The music industry is extremely competitive. While the average studio musician makes upwards of $60,000 per year, many professional musicians struggle to make half that while living in some of the most expensive cities in the country. A bachelor’s degree comes with a hefty price tag, and musicians must be able to make a living outside of playing with part time orchestras and for studio gigs. If you’re currently a music student, consider the following six reasons why you should consider teaching as a career:

Stable Income

Just like any other teaching position, teaching music offers stable income. Because teachers are often government employees, they receive monthly paychecks and are always eligible for yearly pay increases. An online master’s degree in music education can increase your chances of getting a teaching job and a higher pay rate.

Excellent Benefits

Music teachers also enjoy excellent benefits that are provided by the government, including health and dental insurance, life insurance, regular holidays and summers off, sick pay, vacation pay and more. Professional musicians often enjoy a large amount of days off during the year, but don’t receive compensation if they don’t play gigs.

Job Stability

Job stability is a huge factor that plays into the decision of becoming a teacher for many professional studio musicians. While playing gigs on a regular basis can be enjoyable, the looming fact that unemployment might be around the corner can make for some depressing days. After a certain number of years, music teachers receive tenure from their districts. Tenure ensures that they remain employed for years to come barring some specific reasons for termination.

Retirement Benefits

Most professional musicians join a union that guarantees them retirement benefits if they pay their dues and continuously play gigs. The amount that a musician will receive in retirement is the big question mark for independent musicians. School districts offer similar retirement packages that other government employees enjoy. While the number varies, many teachers receive up to 70 percent or more of their highest paid salary year in retirement, especially if they’ve been teaching for a long time.

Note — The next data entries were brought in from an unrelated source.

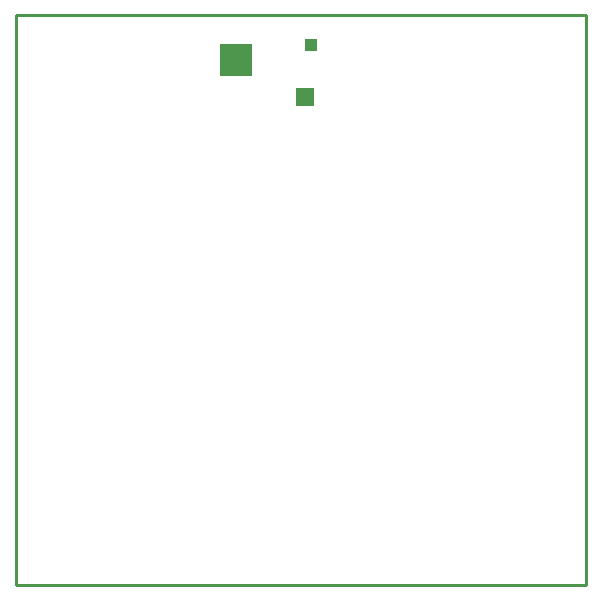
<source format=gko>
%FSAX24Y24*%
%MOIN*%
G70*
G01*
G75*
G04 Layer_Color=16711935*
%ADD10O,0.0118X0.0709*%
%ADD11O,0.0709X0.0118*%
%ADD12R,0.0472X0.0551*%
%ADD13R,0.0512X0.0591*%
%ADD14R,0.1024X0.0945*%
%ADD15O,0.0591X0.0236*%
%ADD16R,0.0197X0.0925*%
%ADD17R,0.0925X0.0984*%
%ADD18R,0.0787X0.0866*%
%ADD19R,0.0591X0.0591*%
%ADD20O,0.0984X0.0276*%
%ADD21R,0.0114X0.0177*%
%ADD22R,0.0177X0.0114*%
%ADD23R,0.0126X0.0354*%
%ADD24R,0.0315X0.0114*%
%ADD25O,0.0354X0.0116*%
%ADD26O,0.0116X0.0354*%
%ADD27R,0.0551X0.0472*%
%ADD28R,0.0591X0.0512*%
%ADD29C,0.0080*%
%ADD30C,0.0200*%
%ADD31C,0.0512*%
%ADD32C,0.0591*%
%ADD33R,0.0591X0.0591*%
%ADD34C,0.0280*%
%ADD35R,0.0551X0.0433*%
%ADD36C,0.0100*%
%ADD37C,0.0079*%
%ADD38C,0.0236*%
%ADD39C,0.0098*%
%ADD40O,0.0278X0.0869*%
%ADD41O,0.0869X0.0278*%
%ADD42R,0.0632X0.0711*%
%ADD43R,0.0672X0.0751*%
%ADD44R,0.1184X0.1105*%
%ADD45O,0.0751X0.0396*%
%ADD46R,0.0357X0.1085*%
%ADD47R,0.1085X0.1144*%
%ADD48R,0.0947X0.1026*%
%ADD49R,0.0751X0.0751*%
%ADD50O,0.1144X0.0436*%
%ADD51R,0.0274X0.0337*%
%ADD52R,0.0337X0.0274*%
%ADD53R,0.0286X0.0514*%
%ADD54R,0.0475X0.0274*%
%ADD55O,0.0514X0.0276*%
%ADD56O,0.0276X0.0514*%
%ADD57R,0.0711X0.0632*%
%ADD58R,0.0751X0.0672*%
%ADD59C,0.0672*%
%ADD60C,0.0751*%
%ADD61R,0.0751X0.0751*%
%ADD62C,0.0440*%
%ADD63R,0.0711X0.0593*%
%ADD64C,0.0039*%
%ADD65C,0.0060*%
%ADD66R,0.0629X0.0621*%
%ADD67R,0.0449X0.0425*%
%ADD68R,0.1064X0.1062*%
D36*
X020500Y030500D02*
X039500D01*
Y049500D01*
X020500D02*
X039500D01*
X020500Y030500D02*
Y049500D01*
D66*
X030151Y046757D02*
D03*
D67*
X030324Y048506D02*
D03*
D68*
X027850Y048001D02*
D03*
M02*

</source>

Flexibility for Private Music Teachers

Emphasis is being placed on music education on a private level because parents are pushing their children to learn a musical instrument as a means to enhance their learning abilities at a young age. This demand for private music education has led to the need for private music educators. Private music teachers normally have a set number of students they see on a regular basis. Parents are charged on an hourly basis and students are normally seen once or twice a week. Flexibility in setting your own schedule is attractive for many musicians because they can use the lessons to compensate for lost income when they lack an adequate amount of gigs.

Job Satisfaction

While teaching young students how to play an instrument can be stressful at times, satisfaction comes when your students perform a concert or play a solo piece in front of an audience. The amount of hard work and dedication that was put into preparation will help you appreciate the respect they have for you and the music itself.

The satisfaction of doing what you love is important to a happy life. A guaranteed salary, however, often outweighs that satisfaction. Music students should consider becoming music teachers full time while playing on a part time basis at night or on the weekends.